Quantitative real-time PCR
Total RNAs, including mRNAs and miRNAs, were isolated from undifferentiated and chondrogenic differentiated OASC2 and BMSC respectively using the miRNA isolation kit according to the manufacturer’s protocol (Qiagen, Hilden, Germany). RNA concentration and quality were determined using Nanodrop ND-1000 spectrophotometer (Thermo Scientific, Waltham, MA USA). Five hundred nanograms (ng) of RNA was reverse transcribed using the miScriptIIRT Kit (Qiagen, Hilden, Germany). Quantitative real-time PCR (qPCR) was performed with the SYBR Green PCR Master mix (Qiagen, Hilden, Germany) using the Bio-Rad CFX96 real-time PCR detection system (Bio-Rad, Hercules, CA USA). Sense and antisense primers were shown in Table 1. The primers for human (hsa) U6 and miR-365 were purchased from Qiagen miScript Primer Assay system and their sequences were not fully available online. All reactions were run in duplicate. Crossing point (Cp) values for miR-365 were normalized to U6 snRNA, while Cp values for mRNAs were normalized to 18S. Relative gene/miRNA expression was determined using the 2-∆∆Ct method.

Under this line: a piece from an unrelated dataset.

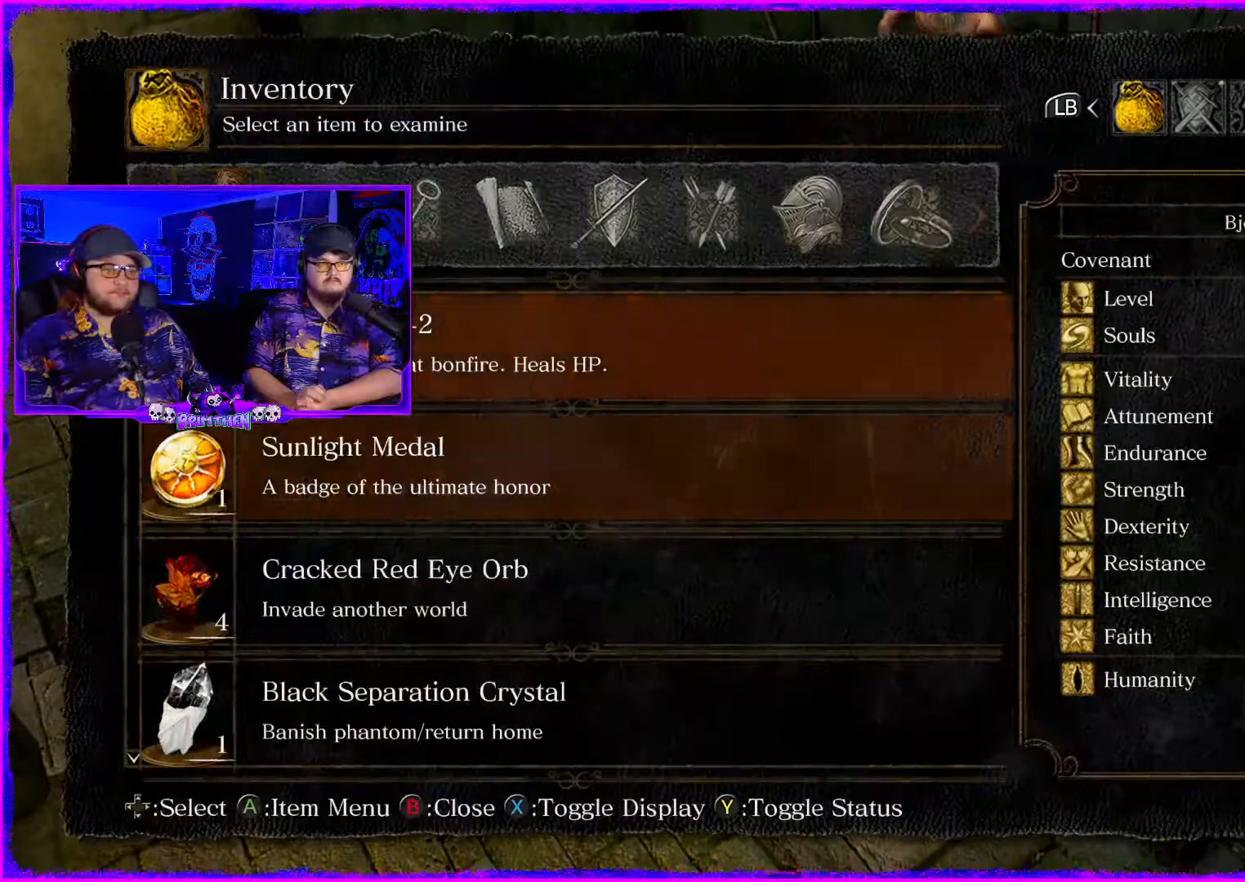
{"buttons": ["DPAD_DOWN"], "left_stick": "center", "right_stick": "center", "events": [[133, "DPAD_DOWN", "up"], [200, "DPAD_DOWN", "down"], [383, "DPAD_DOWN", "up"], [450, "DPAD_DOWN", "down"]]}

All pre-treated samples were washed with ice-cold PBS and lysated in lysis buffer (M-PER, Pierce, Illinois, IL USA) plus protease inhibitor phenylmethylsulfonyl fluoride (Halt, Pierce, Illinois, IL USA) for 30 min on ice with constant agitation. The lysates were centrifuged at 12,000×g for 15 min at 4 °C. The supernatants were collected, and the protein concentrations were determined using BCA assay (Pierce, Illinois, IL USA). Samples were heated for 5 min at 95 °C. Equal amount of proteins for each sample were separated by 10% SDS-polyacrylamide gel and then transferred to polyvinylidene difluoride (PVDF) membrane (Bio-Rad, Hercules, CA USA) for 70 min at 100 V. The membrane was blocked with 5% bovine serum albumin (BSA) in Tris-buffered saline-Tween 20 (0.1%) (TBS-T) for 1 h at room temperature, followed by incubation with primary antibodies at 4 °C overnight (Table 2). Membrane was rinsed with TBS-T for 10 min for a total of 5 times and incubated with goat anti-rabbit-Alexa Fluor 680 and donkey anti-mouse-Alexa Fluor 680 (Molecular Probes, Eugene, OR, USA) for 1 h at room temperature. The blots were scanned using an Odyssey fluorescence scanner (LI-COR Biosciences, Lincoln, NE, USA). The densitometry of each blot was analyzed by NIH ImageJ software according to instruction at ImageJ.net.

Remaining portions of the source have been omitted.